Last week, the Women’s Prize for Fiction and Baileys (best known for its Irish cream liqueur) launched Reclaim Her Name, a joint initiative honoring the literary award’s 25th anniversary. Billed as “finally giving female writers the credit they deserve,” the campaign centered on 25 classic and lesser-known works by authors who historically wrote under male pseudonyms. To “reclaim” these titles—including George Eliot’s Middlemarch and Vernon Lee’s A Phantom Lover—organizers republished them as free e-books featuring the writers’ actual names on the covers.
“Throughout history, many female writers have used male pen names for their work to be published or taken seriously,” wrote Baileys on its website. “ … [W]e have put their real names on the front of their work for the first time to honor their achievements.”
For one, the campaign republished The Life and Public Services of Martin R. Delany—an 1868 biography of the eponymous journalist by African American writer Frances Rollin Whipper, who originally wrote under the name Frank A. Rollin—with a redesigned cover featuring abolitionist Frederick Douglass instead of Delany.
Bailey’s later removed the incorrect cover and apologized for the error.
“We are very sorry to say that a mistake was made at the launch of the Reclaim Her Name Collection,” the brand said. “This was caused by human error at our agency VMLY&R and we should also have spotted this in our reviews.”
In addition to this obvious oversight, numerous scholars took issue with the claim that women writers needed to publish under male pen names to be recognized for their work.

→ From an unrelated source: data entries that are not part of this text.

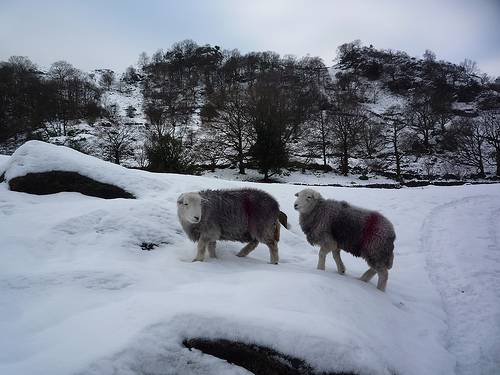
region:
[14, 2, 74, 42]
white clouds in blue sky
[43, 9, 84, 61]
white clouds in blue sky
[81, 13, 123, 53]
white clouds in blue sky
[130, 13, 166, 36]
white clouds in blue sky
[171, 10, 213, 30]
white clouds in blue sky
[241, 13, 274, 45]
white clouds in blue sky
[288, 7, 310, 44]
white clouds in blue sky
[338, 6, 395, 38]
white clouds in blue sky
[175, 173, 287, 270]
white and brown sheep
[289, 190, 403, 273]
white and brown sheep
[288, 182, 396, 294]
the sheep climbs the snowy bank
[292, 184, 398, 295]
the sheep has a red paint marker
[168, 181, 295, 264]
the lead sheep looks over its shoulder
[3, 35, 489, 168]
trees at the top of the hill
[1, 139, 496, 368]
snow covers the hillside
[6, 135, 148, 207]
a rock juts from the snow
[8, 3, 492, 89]
the sky is cold and cloudy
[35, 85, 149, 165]
snow visible between the trees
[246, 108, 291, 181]
an evergreen tree among the others trees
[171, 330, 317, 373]
part of the hill exposed from the snow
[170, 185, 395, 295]
gray sheep on white snow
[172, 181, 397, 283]
one sheep following the other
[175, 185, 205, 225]
white head over body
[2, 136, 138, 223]
snow on top of angled rock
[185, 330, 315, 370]
dark wedge between snow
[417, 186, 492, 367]
used path with curve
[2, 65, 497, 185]
trees on snow covered slope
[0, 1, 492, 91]
faint clouds over blue sky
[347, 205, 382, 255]
dark orange stripe over body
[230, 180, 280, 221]
darker wool on back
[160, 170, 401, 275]
Two sheep in the snow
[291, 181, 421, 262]
A sheep with a red stripe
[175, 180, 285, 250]
A sheep with a red stripe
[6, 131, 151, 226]
Snow covered rock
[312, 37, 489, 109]
Trees on a mountain top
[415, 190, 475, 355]
Tracks in the snow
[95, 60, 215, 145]
Snow covered mountain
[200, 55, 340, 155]
A large tree behind sheep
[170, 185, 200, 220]
Sheep with a white face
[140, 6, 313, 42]
Blue skies behind trees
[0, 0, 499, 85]
a large patch of sky in the background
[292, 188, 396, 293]
a sheep with a red spot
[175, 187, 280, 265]
a sheep on the left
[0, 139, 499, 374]
a snowy, hilly landscape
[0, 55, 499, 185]
a rocky hilly landscape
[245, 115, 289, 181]
a large pine tree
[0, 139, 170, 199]
a large rock outcropping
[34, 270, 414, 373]
a large rock in the foreground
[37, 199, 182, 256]
a smaller rock outcropping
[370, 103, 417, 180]
a large leafless tree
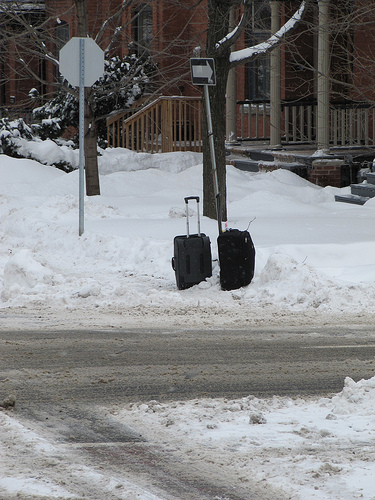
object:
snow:
[16, 147, 366, 322]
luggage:
[175, 191, 212, 294]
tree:
[257, 1, 374, 223]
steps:
[108, 80, 238, 166]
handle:
[183, 193, 203, 233]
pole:
[203, 85, 227, 225]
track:
[4, 322, 375, 499]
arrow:
[189, 61, 212, 84]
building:
[2, 3, 374, 184]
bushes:
[5, 11, 148, 152]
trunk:
[84, 115, 104, 198]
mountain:
[241, 190, 298, 211]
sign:
[58, 33, 105, 234]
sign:
[190, 55, 216, 86]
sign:
[181, 51, 234, 233]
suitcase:
[215, 192, 256, 291]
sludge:
[13, 291, 365, 336]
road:
[2, 268, 367, 409]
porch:
[116, 95, 374, 165]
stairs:
[335, 155, 375, 206]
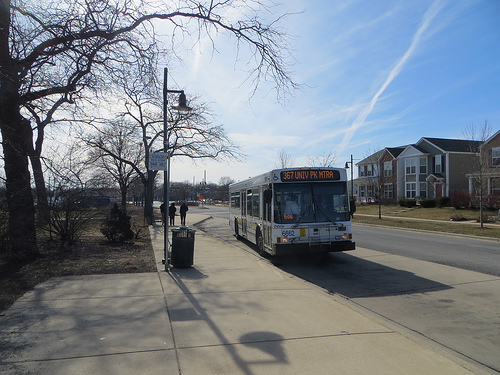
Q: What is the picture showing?
A: It is showing a sidewalk.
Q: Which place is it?
A: It is a sidewalk.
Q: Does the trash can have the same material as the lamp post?
A: Yes, both the trash can and the lamp post are made of metal.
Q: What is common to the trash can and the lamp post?
A: The material, both the trash can and the lamp post are metallic.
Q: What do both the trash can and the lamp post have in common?
A: The material, both the trash can and the lamp post are metallic.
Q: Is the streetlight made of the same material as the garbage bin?
A: Yes, both the streetlight and the garbage bin are made of metal.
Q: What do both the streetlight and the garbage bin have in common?
A: The material, both the streetlight and the garbage bin are metallic.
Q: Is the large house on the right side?
A: Yes, the house is on the right of the image.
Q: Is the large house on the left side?
A: No, the house is on the right of the image.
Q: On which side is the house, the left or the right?
A: The house is on the right of the image.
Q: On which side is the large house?
A: The house is on the right of the image.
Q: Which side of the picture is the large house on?
A: The house is on the right of the image.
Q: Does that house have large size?
A: Yes, the house is large.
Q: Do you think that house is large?
A: Yes, the house is large.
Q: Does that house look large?
A: Yes, the house is large.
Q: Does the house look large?
A: Yes, the house is large.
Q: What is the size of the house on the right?
A: The house is large.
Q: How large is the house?
A: The house is large.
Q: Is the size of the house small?
A: No, the house is large.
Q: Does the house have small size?
A: No, the house is large.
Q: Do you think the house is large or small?
A: The house is large.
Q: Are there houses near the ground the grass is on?
A: Yes, there is a house near the ground.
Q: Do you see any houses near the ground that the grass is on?
A: Yes, there is a house near the ground.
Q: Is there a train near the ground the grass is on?
A: No, there is a house near the ground.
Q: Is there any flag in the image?
A: No, there are no flags.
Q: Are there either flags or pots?
A: No, there are no flags or pots.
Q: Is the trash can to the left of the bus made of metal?
A: Yes, the trashcan is made of metal.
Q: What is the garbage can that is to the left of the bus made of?
A: The garbage bin is made of metal.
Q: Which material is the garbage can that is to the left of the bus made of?
A: The garbage bin is made of metal.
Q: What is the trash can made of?
A: The garbage bin is made of metal.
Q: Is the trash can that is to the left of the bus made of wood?
A: No, the trash can is made of metal.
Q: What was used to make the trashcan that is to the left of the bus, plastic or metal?
A: The trashcan is made of metal.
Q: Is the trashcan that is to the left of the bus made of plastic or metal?
A: The trashcan is made of metal.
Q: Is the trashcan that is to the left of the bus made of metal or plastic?
A: The trashcan is made of metal.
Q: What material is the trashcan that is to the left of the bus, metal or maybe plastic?
A: The trashcan is made of metal.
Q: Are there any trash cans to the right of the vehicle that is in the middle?
A: No, the trash can is to the left of the bus.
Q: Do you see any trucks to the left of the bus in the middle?
A: No, there is a trash can to the left of the bus.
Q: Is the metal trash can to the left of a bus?
A: Yes, the trash can is to the left of a bus.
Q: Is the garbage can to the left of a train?
A: No, the garbage can is to the left of a bus.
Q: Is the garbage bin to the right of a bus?
A: No, the garbage bin is to the left of a bus.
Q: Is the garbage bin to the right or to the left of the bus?
A: The garbage bin is to the left of the bus.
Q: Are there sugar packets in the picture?
A: No, there are no sugar packets.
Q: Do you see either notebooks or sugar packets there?
A: No, there are no sugar packets or notebooks.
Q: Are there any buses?
A: Yes, there is a bus.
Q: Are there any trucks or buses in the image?
A: Yes, there is a bus.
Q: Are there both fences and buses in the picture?
A: No, there is a bus but no fences.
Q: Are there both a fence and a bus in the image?
A: No, there is a bus but no fences.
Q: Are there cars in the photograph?
A: No, there are no cars.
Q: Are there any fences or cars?
A: No, there are no cars or fences.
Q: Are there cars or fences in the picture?
A: No, there are no cars or fences.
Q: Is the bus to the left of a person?
A: No, the bus is to the right of a person.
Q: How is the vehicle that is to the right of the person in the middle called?
A: The vehicle is a bus.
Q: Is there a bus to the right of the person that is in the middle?
A: Yes, there is a bus to the right of the person.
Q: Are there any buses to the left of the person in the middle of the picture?
A: No, the bus is to the right of the person.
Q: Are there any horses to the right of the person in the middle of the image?
A: No, there is a bus to the right of the person.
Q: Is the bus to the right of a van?
A: No, the bus is to the right of a person.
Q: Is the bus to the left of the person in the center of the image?
A: No, the bus is to the right of the person.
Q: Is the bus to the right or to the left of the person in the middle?
A: The bus is to the right of the person.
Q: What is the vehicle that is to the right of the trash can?
A: The vehicle is a bus.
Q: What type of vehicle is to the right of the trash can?
A: The vehicle is a bus.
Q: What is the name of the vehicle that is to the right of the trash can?
A: The vehicle is a bus.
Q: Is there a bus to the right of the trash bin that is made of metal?
A: Yes, there is a bus to the right of the trashcan.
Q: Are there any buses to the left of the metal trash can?
A: No, the bus is to the right of the trash can.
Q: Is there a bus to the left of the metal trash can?
A: No, the bus is to the right of the trash can.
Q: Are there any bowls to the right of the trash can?
A: No, there is a bus to the right of the trash can.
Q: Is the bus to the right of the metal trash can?
A: Yes, the bus is to the right of the garbage can.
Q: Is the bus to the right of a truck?
A: No, the bus is to the right of the garbage can.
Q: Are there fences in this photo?
A: No, there are no fences.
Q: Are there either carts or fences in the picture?
A: No, there are no fences or carts.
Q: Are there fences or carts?
A: No, there are no fences or carts.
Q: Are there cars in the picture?
A: No, there are no cars.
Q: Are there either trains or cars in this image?
A: No, there are no cars or trains.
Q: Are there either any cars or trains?
A: No, there are no cars or trains.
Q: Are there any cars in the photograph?
A: No, there are no cars.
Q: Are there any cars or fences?
A: No, there are no cars or fences.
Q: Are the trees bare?
A: Yes, the trees are bare.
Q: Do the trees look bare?
A: Yes, the trees are bare.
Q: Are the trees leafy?
A: No, the trees are bare.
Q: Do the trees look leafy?
A: No, the trees are bare.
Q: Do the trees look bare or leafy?
A: The trees are bare.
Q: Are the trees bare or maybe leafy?
A: The trees are bare.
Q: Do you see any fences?
A: No, there are no fences.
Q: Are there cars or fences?
A: No, there are no fences or cars.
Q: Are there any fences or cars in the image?
A: No, there are no fences or cars.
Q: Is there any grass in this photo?
A: Yes, there is grass.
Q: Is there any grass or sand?
A: Yes, there is grass.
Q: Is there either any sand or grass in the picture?
A: Yes, there is grass.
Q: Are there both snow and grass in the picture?
A: No, there is grass but no snow.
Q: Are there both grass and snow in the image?
A: No, there is grass but no snow.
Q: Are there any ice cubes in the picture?
A: No, there are no ice cubes.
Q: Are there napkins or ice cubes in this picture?
A: No, there are no ice cubes or napkins.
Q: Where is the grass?
A: The grass is on the ground.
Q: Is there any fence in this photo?
A: No, there are no fences.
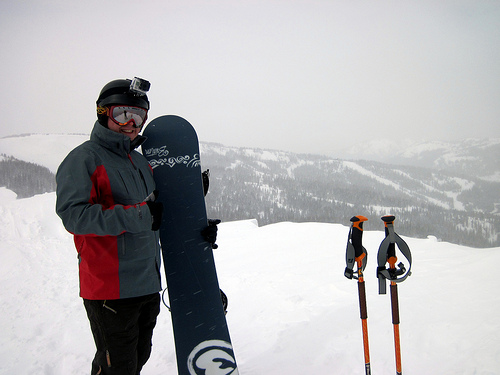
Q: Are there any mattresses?
A: No, there are no mattresses.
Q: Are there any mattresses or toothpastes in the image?
A: No, there are no mattresses or toothpastes.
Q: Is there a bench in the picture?
A: No, there are no benches.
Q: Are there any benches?
A: No, there are no benches.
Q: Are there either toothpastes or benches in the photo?
A: No, there are no benches or toothpastes.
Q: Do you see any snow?
A: Yes, there is snow.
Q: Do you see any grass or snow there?
A: Yes, there is snow.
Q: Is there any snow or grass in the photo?
A: Yes, there is snow.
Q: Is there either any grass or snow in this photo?
A: Yes, there is snow.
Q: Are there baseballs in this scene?
A: No, there are no baseballs.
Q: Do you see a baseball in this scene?
A: No, there are no baseballs.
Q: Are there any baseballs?
A: No, there are no baseballs.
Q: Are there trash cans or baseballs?
A: No, there are no baseballs or trash cans.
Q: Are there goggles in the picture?
A: Yes, there are goggles.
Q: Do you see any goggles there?
A: Yes, there are goggles.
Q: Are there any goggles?
A: Yes, there are goggles.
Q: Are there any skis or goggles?
A: Yes, there are goggles.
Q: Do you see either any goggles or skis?
A: Yes, there are goggles.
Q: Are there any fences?
A: No, there are no fences.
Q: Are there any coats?
A: Yes, there is a coat.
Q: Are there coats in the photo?
A: Yes, there is a coat.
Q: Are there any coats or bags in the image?
A: Yes, there is a coat.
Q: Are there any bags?
A: No, there are no bags.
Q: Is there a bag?
A: No, there are no bags.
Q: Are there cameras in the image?
A: Yes, there is a camera.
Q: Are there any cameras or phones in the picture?
A: Yes, there is a camera.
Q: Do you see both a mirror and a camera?
A: No, there is a camera but no mirrors.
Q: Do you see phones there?
A: No, there are no phones.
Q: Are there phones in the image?
A: No, there are no phones.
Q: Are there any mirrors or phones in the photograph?
A: No, there are no phones or mirrors.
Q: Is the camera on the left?
A: Yes, the camera is on the left of the image.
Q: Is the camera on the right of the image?
A: No, the camera is on the left of the image.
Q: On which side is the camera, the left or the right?
A: The camera is on the left of the image.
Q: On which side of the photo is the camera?
A: The camera is on the left of the image.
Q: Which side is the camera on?
A: The camera is on the left of the image.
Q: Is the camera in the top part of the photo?
A: Yes, the camera is in the top of the image.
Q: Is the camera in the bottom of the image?
A: No, the camera is in the top of the image.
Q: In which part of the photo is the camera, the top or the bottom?
A: The camera is in the top of the image.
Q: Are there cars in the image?
A: No, there are no cars.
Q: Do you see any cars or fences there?
A: No, there are no cars or fences.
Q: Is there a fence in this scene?
A: No, there are no fences.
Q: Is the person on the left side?
A: Yes, the person is on the left of the image.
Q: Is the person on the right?
A: No, the person is on the left of the image.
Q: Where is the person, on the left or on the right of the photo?
A: The person is on the left of the image.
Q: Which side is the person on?
A: The person is on the left of the image.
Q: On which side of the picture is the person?
A: The person is on the left of the image.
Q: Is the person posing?
A: Yes, the person is posing.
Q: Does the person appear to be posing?
A: Yes, the person is posing.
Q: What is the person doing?
A: The person is posing.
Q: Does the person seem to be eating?
A: No, the person is posing.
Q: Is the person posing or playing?
A: The person is posing.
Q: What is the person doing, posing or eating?
A: The person is posing.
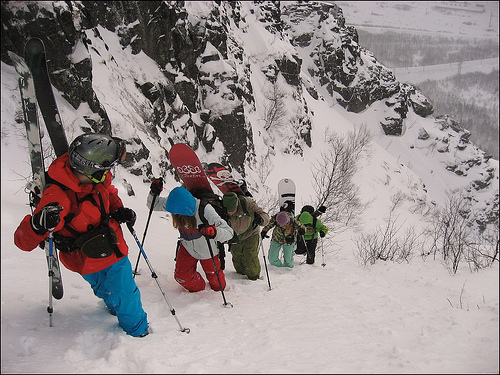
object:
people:
[220, 191, 269, 281]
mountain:
[2, 1, 500, 375]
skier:
[146, 176, 233, 293]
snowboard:
[168, 142, 239, 246]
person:
[15, 133, 149, 339]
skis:
[7, 50, 64, 300]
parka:
[13, 151, 128, 276]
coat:
[296, 211, 328, 240]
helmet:
[67, 132, 127, 176]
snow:
[2, 1, 500, 374]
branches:
[375, 198, 399, 259]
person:
[259, 210, 304, 268]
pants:
[268, 238, 295, 267]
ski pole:
[124, 219, 189, 333]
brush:
[307, 140, 345, 264]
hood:
[165, 187, 197, 217]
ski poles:
[199, 225, 230, 306]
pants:
[80, 256, 150, 337]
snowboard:
[278, 177, 296, 219]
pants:
[296, 238, 318, 265]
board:
[204, 162, 246, 196]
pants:
[172, 240, 227, 293]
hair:
[171, 214, 198, 231]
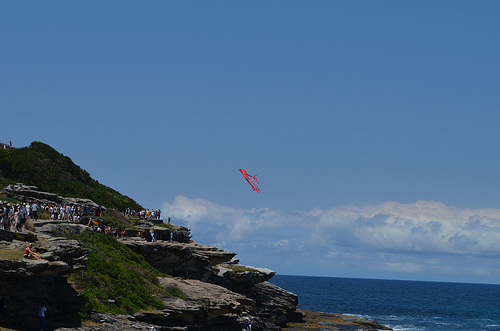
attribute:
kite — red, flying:
[234, 166, 263, 194]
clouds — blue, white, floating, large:
[168, 198, 480, 252]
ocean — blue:
[283, 275, 496, 329]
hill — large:
[2, 143, 279, 330]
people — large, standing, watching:
[2, 197, 163, 232]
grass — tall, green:
[81, 238, 148, 305]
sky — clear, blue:
[5, 10, 492, 171]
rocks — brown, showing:
[151, 239, 270, 305]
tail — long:
[246, 175, 259, 193]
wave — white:
[337, 309, 437, 330]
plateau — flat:
[299, 310, 372, 329]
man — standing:
[35, 301, 51, 322]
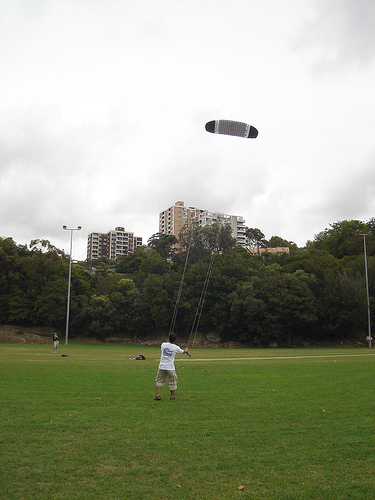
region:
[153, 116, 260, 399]
Man flying a kite in a park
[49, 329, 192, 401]
People in a park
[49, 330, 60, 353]
Woman wearing black and white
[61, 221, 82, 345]
Silver light pole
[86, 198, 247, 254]
Upper levels of condominium buildings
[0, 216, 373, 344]
Dense area of trees lining a park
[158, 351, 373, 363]
Empty sidewalk in a park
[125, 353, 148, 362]
Woman stretching on the ground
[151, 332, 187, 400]
Man wearing a white t-shirt and khakis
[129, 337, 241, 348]
Row of rocks under the trees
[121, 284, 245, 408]
A man at a park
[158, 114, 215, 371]
the man is holding a large kite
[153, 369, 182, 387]
the man is wearing shorts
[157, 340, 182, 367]
the man wears a white t shirt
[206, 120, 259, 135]
the kite is black grey and white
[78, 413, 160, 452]
the grass is cut short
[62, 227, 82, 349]
large light poles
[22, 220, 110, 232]
picture taken during the day time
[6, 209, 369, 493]
picture taken outside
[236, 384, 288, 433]
the grass is short and green.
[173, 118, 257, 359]
this guy is flying a kite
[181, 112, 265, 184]
this kite is black and grey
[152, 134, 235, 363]
this kite flyer is using four strings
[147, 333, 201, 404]
this man is wearing tan pants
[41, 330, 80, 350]
a person in the background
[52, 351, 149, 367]
items on the grass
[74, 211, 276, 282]
buildings above the trees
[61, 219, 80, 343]
a light pole in the scene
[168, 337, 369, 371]
some type of line on the ground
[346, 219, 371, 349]
a lamp pole near the trees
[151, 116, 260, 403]
man flying a kite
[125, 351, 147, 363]
person lying on ground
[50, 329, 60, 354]
person standing in distance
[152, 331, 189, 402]
man wearing tan shorts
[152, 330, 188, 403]
man with dark hair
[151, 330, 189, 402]
man wearing white shirt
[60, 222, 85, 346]
tall street light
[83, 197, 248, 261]
large apartment buildings behind trees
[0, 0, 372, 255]
gray, cloudy, dull sky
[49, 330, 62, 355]
person wearing white shoes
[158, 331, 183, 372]
Man wearing white shirt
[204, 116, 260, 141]
Black and white kite in the air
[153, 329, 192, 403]
Man flying a kite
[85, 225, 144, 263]
Building above the trees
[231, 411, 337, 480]
Green grassy field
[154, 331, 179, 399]
Man wearing tan colored shorts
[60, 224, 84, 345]
Light post in the field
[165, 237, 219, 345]
Strings attached to a kite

As writer and critic Catherine Taylor explains in the Times Literary Supplement, the truth is much more nuanced: “[This] one-size-fits-all approach overlooks the complexities of publishing history, in which pseudonyms aren’t always about conforming to patriarchal or other obvious standards.”
Writing for Literary Hub, Olivia Rutigliano points out many women writers, including Mary Wollstonecraft and Elizabeth Barrett Browning, published under their own names. Others chose female pseudonyms or adopted male monikers as a form of self-identification.
Lesbian and feminist Vernon Lee, for instance, chose to “cast off” her given name, Violet Paget, entirely. Likewise, writes Taylor, “It was Sand who was the novelist, not [Amantine Aurore] Dupin. ‘George Sand’ was as much a part of her image as the men’s clothes she wore and the tobacco she openly smoked.”
Rutigliano argues that the choice to republish authors under their so-called “real” names erases their agency, ignoring “their own decisions about how to present their works, and in some instances, perhaps even how to present themselves.”
Grace Lavery, a literary scholar at the University of California, Berkeley, also weighed in on the project: “C19 authors were not forced to use masculine pseudonyms; literary writing has always been a practice of imaginative self-fashioning,” she noted on Twitter. “However well-intentioned, this project undermines the towering literary work of George Eliot, Vernon Lee and others.”
In a 2019 blog post, Lavery explained that Eliot, born Mary Anne Evans in 1819, “relished being thought of as male, and was disappointed when people thought otherwise.” The only reason Eliot is typically referred to as “she,” according to Lavery, is because Charles Dickens outed her in a widely circulated 1858 letter.
Even the name of the Baileys campaign—which uses the “her” pronoun to refer to its authors—assumes the complex historical gender identities of these authors, says Rutigliano.
Another criticism of the project is its conflation of choices made by Victorian authors with those made by writers who hailed from different time periods and cultures. One of the 25 “reclaimed” titles is a short story attributed to Edith Maude Eaton, a Chinese-English writer who wrote about racial discrimination in the late 19th-century United States. As scholar Mary Chapman tells the Guardian’s Sian Cain, the author published under multiple monikers—including her Chinese name, Sui Sin Far—and may not have even written the work of fiction included in the project. She did, however, write another travelogue under a male pseudonym “that would have been a better fit” for the project, according to Chapman.
“I don’t think it is erasure to call her Eaton,” she adds. “[B]ut by not writing about her Chinese heritage with nuance, like in this project, it takes away the value of her having asserted her ancestry, which at the time was very important because Chinese people were treated very badly in North America.”
Women used pseudonyms to express creativity, align with queer identities, make money and an array of other reasons, writes scholar Sophie Coulombeau on Twitter. The ways in which contemporary writers and publishers name historical figures is “tricky, knotty & problematic,” she continues. “ … One size of grand reclamatory gesture does not fit all women. It feels ham-fisted to lump all these women together and sell them as a ‘reclaimed’ set.”
Coulombeau concludes, “[I]f I’d been asked, I’d have advised strongly against it.”
Editor’s Note, August 24: This article has been updated to more accurately reflect Edith Maude Eaton’s oeuvre.